Click Fraud Could Be Worse Than Google is Willing to Admit

MOUNTAIN VIEW, Calif. — A recent Business Week article detailing the U.S. Attorney’s Office decision to quietly drop charges filed against a man who was accused of attempting to extort Google by trying to sell the company software that could trick the search engine’s accounting system, has led some observers to say that the click fraud problem could be far worse than Google is willing to admit.

The case against computer programmer Anthony Bradley began in March, 2004, when he arrived at Google’s offices with an offer to sell the company a program he had created called “Google Clique.”

Bradley told representatives from Google, who had alerted law enforcement about the meeting, that “Google Clique” was designed to generate false clicks on Google ads. According to Bradley’s sales pitch, Google could pay him approximately $150,000 not to release the program or face an online world where companies could use “Google Clique,” costing the search engine millions of dollars from false clicks.

When law enforcement officials listening to the meeting from the next room heard the alleged extortion plot, they arrested Bradley.

But the “slam dunk” extortion case, according to Business Week writer Ben Elgin, hit a snag late last month when prosecutors dropped the charges, refusing to give an explanation.

Bradley’s attorney, Jay Rorty also declined to explain why the case was suddenly dropped.

A Google spokesman said the decision to drop individual cases is a matter of prosecutorial discretion, but he added, the company continues to cooperate with law enforcement in many areas, including click fraud.

In Elgin’s piece, the Business Week writer questioned whether the about-face in the Bradley case stemmed from Google’s secrecy surrounding the issue of click fraud.

“There is little about Google's business that is more closely guarded than the issue of click fraud,” Elgin said. “Company officials say they take the issue seriously and have zero tolerance for fraudsters who generate bogus clicks on ads in order to profit.
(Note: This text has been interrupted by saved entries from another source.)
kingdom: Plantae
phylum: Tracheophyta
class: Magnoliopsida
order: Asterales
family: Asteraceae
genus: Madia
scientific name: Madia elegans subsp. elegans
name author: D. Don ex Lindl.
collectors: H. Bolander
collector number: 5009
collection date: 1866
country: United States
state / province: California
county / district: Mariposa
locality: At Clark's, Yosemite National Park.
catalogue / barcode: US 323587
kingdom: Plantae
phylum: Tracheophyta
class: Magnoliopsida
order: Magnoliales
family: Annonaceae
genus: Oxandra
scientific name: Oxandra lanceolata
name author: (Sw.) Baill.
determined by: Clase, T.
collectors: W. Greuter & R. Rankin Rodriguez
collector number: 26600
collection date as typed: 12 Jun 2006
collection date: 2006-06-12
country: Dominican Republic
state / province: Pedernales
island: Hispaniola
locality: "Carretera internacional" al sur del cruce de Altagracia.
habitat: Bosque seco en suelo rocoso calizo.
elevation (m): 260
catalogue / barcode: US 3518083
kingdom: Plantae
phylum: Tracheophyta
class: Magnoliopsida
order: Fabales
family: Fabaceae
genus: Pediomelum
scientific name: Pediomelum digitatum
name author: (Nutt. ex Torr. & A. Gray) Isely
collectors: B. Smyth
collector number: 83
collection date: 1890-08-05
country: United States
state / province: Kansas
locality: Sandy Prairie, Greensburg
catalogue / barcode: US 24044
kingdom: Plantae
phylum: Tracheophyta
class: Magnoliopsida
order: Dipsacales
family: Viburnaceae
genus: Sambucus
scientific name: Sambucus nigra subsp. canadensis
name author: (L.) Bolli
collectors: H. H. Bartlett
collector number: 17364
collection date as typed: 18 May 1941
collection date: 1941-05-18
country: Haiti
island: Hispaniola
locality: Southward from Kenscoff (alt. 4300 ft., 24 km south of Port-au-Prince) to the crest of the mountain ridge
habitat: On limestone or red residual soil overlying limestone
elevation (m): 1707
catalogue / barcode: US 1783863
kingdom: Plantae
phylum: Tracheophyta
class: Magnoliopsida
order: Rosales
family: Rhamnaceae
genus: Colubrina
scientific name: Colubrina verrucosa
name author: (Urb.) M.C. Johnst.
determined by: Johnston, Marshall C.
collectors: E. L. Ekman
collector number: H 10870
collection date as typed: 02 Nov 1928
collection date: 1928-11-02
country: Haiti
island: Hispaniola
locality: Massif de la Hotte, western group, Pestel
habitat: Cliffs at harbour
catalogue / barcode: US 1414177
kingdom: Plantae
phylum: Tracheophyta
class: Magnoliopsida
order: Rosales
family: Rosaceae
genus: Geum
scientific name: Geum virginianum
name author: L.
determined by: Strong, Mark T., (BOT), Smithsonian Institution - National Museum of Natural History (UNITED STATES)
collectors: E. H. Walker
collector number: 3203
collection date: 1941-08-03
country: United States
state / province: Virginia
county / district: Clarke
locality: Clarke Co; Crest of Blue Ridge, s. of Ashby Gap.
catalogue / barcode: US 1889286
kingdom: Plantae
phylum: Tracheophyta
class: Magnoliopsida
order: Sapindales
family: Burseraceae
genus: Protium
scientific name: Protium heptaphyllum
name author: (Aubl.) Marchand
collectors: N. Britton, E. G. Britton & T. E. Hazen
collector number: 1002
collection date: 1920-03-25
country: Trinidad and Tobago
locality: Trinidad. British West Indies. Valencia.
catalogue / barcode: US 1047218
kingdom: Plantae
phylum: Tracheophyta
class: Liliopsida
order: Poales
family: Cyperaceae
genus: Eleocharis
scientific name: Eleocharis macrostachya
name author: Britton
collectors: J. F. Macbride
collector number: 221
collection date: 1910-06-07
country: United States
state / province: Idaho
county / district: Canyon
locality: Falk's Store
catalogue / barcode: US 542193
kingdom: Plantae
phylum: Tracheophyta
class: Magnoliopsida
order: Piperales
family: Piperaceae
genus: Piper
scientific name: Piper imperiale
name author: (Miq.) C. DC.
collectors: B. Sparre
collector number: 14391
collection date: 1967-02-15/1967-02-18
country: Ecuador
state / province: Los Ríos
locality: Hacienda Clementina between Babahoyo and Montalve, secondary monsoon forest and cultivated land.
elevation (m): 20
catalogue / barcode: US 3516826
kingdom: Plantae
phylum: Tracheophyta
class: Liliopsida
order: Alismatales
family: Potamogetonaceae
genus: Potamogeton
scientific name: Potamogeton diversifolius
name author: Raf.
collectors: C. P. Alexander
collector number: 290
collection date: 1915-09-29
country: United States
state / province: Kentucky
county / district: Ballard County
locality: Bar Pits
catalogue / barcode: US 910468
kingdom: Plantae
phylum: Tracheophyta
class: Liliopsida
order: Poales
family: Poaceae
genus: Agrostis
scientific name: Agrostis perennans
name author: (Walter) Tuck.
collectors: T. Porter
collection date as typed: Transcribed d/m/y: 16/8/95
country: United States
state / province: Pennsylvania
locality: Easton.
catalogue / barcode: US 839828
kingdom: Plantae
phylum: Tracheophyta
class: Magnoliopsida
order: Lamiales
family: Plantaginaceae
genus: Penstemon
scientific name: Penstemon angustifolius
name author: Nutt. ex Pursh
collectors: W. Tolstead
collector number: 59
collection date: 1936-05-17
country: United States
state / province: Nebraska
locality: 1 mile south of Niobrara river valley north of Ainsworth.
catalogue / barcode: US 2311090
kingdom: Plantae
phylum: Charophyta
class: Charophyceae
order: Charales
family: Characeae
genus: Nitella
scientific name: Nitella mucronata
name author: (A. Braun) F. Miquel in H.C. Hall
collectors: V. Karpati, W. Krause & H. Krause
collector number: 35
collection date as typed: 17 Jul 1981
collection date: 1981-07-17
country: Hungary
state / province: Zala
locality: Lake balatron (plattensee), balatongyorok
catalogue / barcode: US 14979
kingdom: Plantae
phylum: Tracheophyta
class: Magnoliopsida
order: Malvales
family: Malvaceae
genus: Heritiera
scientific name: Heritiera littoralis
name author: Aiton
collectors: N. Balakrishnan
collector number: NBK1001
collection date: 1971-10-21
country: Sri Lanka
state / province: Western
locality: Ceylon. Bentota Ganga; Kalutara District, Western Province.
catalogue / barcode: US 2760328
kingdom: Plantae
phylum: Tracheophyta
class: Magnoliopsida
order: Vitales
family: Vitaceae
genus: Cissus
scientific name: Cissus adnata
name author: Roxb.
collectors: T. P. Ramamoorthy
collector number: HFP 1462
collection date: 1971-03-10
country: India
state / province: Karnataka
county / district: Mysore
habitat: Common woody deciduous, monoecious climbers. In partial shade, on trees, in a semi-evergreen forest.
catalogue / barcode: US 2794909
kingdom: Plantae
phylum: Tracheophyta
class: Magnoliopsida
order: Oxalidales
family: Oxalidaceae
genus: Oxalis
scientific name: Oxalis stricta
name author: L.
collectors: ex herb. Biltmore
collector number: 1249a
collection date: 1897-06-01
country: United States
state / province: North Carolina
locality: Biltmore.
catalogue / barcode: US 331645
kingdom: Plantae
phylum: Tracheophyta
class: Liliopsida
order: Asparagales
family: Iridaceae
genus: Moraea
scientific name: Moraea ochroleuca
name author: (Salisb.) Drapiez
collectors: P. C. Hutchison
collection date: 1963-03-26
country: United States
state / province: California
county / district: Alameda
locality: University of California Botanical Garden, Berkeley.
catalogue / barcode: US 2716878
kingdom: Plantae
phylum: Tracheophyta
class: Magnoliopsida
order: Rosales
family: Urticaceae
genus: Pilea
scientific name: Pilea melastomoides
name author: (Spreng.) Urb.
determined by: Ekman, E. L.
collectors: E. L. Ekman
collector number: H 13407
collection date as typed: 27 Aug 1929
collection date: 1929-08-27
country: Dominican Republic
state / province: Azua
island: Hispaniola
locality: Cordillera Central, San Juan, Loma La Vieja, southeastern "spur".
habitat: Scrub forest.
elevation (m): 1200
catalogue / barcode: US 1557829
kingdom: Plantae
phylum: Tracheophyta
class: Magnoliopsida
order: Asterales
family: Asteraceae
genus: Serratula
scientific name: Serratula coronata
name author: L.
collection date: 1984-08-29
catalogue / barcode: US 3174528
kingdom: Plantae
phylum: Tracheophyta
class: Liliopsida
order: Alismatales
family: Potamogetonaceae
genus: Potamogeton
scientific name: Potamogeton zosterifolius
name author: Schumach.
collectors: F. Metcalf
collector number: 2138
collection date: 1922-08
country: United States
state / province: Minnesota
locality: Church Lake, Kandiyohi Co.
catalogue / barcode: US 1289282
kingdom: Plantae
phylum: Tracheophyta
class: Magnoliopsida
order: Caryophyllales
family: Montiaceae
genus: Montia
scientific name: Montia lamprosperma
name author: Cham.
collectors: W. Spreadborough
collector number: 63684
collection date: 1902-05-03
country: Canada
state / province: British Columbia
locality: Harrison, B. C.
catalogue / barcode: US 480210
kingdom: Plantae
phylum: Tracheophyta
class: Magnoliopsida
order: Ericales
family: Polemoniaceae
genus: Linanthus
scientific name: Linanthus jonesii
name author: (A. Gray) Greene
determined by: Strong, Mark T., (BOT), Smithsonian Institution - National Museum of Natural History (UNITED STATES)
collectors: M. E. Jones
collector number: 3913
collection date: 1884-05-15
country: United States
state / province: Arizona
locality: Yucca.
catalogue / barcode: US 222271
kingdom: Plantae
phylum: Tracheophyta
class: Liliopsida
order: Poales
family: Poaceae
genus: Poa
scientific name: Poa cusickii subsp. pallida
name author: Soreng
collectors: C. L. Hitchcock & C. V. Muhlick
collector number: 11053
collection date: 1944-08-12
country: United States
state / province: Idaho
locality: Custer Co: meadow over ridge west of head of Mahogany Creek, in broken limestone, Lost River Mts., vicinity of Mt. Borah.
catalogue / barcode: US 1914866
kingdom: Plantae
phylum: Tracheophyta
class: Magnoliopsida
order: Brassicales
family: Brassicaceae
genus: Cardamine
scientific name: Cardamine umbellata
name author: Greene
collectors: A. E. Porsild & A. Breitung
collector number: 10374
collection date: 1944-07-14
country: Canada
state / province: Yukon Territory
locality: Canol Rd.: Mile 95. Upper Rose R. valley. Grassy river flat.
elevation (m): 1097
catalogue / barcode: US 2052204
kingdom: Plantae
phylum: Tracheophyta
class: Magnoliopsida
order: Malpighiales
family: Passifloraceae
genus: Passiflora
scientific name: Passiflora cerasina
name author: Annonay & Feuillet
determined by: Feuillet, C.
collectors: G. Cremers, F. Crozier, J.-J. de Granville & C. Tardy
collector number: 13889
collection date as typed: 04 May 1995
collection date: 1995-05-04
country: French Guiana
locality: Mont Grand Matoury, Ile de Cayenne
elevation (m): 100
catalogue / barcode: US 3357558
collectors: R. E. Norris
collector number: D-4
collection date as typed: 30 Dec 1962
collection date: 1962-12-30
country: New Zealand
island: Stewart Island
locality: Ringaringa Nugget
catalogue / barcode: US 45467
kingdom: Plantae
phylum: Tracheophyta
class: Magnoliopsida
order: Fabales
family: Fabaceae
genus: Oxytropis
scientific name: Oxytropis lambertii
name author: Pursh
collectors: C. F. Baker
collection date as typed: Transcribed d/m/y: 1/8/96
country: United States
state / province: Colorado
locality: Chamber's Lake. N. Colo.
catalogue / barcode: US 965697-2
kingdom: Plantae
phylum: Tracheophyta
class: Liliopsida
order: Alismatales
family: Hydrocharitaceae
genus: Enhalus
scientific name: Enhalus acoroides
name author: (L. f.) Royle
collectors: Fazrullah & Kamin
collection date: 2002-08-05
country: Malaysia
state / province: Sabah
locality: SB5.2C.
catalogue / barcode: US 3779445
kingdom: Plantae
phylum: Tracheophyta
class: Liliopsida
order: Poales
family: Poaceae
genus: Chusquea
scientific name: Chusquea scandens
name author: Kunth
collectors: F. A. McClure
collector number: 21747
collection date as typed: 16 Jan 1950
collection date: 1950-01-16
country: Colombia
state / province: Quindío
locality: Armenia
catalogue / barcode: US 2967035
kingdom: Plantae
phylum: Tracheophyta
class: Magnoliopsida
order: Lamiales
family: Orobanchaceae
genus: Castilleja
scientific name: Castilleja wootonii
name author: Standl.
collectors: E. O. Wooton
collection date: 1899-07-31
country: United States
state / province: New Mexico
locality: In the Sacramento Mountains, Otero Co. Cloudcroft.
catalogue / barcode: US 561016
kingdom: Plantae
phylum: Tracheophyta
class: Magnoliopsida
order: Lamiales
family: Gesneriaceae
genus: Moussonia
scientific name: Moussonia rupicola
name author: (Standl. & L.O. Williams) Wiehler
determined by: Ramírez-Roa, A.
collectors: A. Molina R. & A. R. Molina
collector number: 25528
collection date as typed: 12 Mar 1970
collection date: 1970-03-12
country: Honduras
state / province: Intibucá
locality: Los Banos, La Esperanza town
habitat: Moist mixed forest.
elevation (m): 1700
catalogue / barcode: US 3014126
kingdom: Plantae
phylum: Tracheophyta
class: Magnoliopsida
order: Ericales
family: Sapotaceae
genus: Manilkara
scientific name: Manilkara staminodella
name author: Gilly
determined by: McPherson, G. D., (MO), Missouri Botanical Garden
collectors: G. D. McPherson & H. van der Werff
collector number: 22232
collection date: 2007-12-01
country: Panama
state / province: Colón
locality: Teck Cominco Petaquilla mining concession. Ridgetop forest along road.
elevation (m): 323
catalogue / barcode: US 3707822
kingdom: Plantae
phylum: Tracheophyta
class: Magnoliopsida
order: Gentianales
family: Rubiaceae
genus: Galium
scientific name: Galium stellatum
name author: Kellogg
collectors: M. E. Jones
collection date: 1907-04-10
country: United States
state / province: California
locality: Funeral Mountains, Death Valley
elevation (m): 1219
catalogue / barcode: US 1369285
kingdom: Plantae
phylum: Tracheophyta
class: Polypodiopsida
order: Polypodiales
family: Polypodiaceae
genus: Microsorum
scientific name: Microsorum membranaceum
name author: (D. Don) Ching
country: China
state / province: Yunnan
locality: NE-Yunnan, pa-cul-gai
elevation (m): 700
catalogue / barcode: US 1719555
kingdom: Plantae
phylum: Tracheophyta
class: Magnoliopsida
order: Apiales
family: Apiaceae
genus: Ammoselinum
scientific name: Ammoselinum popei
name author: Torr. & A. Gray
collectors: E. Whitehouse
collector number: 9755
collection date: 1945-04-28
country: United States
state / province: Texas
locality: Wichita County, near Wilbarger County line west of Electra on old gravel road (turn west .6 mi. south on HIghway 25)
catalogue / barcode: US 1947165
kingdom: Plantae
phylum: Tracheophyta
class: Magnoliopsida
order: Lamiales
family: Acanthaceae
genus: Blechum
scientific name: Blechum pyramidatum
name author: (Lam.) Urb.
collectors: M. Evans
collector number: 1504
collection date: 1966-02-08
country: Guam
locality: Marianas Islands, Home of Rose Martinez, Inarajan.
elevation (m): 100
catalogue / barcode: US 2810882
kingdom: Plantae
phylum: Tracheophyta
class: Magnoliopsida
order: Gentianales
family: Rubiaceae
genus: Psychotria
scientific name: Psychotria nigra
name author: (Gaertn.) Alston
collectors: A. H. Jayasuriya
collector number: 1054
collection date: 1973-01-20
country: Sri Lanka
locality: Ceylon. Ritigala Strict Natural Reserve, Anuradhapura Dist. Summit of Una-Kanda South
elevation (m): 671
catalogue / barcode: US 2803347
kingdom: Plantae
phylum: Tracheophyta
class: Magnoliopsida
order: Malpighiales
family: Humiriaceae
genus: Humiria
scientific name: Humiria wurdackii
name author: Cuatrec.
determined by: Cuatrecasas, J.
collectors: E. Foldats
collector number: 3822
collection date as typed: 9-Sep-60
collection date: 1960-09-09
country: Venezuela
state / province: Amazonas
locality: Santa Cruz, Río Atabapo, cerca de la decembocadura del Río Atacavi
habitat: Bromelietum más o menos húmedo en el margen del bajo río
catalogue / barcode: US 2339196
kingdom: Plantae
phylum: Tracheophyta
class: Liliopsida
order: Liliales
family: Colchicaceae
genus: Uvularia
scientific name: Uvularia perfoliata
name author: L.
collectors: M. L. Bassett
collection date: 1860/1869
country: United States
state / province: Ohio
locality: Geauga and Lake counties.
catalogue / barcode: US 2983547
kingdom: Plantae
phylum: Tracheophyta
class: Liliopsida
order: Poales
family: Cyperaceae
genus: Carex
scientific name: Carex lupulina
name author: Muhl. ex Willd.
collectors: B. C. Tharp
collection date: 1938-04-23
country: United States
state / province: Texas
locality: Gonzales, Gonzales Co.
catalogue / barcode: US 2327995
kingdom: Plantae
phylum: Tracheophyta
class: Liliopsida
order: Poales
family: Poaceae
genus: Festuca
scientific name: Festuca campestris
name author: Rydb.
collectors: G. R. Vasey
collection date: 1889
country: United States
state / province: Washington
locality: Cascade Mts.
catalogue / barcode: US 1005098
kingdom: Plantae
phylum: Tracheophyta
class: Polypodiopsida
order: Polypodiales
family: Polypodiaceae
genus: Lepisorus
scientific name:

The search giant says it detects most fraudulent clicks before advertisers are ever billed and that industry concerns are overblown.”

Wayne State University law professor Peter Henning said a court proceeding against Bradley may have forced Google to open up its books on click fraud.

“You can't charge extortion unless you explain what you're being extorted over,” he said. “You have to show the economic harm being done.”

Google contends that less than 10 percent of its clicks are fraudulent, although the company won’t say how it detects or defines such clicks.

Industry estimates put the click fraud range at between 10 and 15 percent.

“By all appearances, Google faced a difficult dilemma,” Elgin said. “It could risk divulging information about its approach to click fraud and help make a case against Bradley, who faced a maximum penalty of 20 years in prison, according to a Justice Department press release. Or, Google could keep its efforts to detect and quantify click fraud a secret, which could allow Bradley to go unpunished.”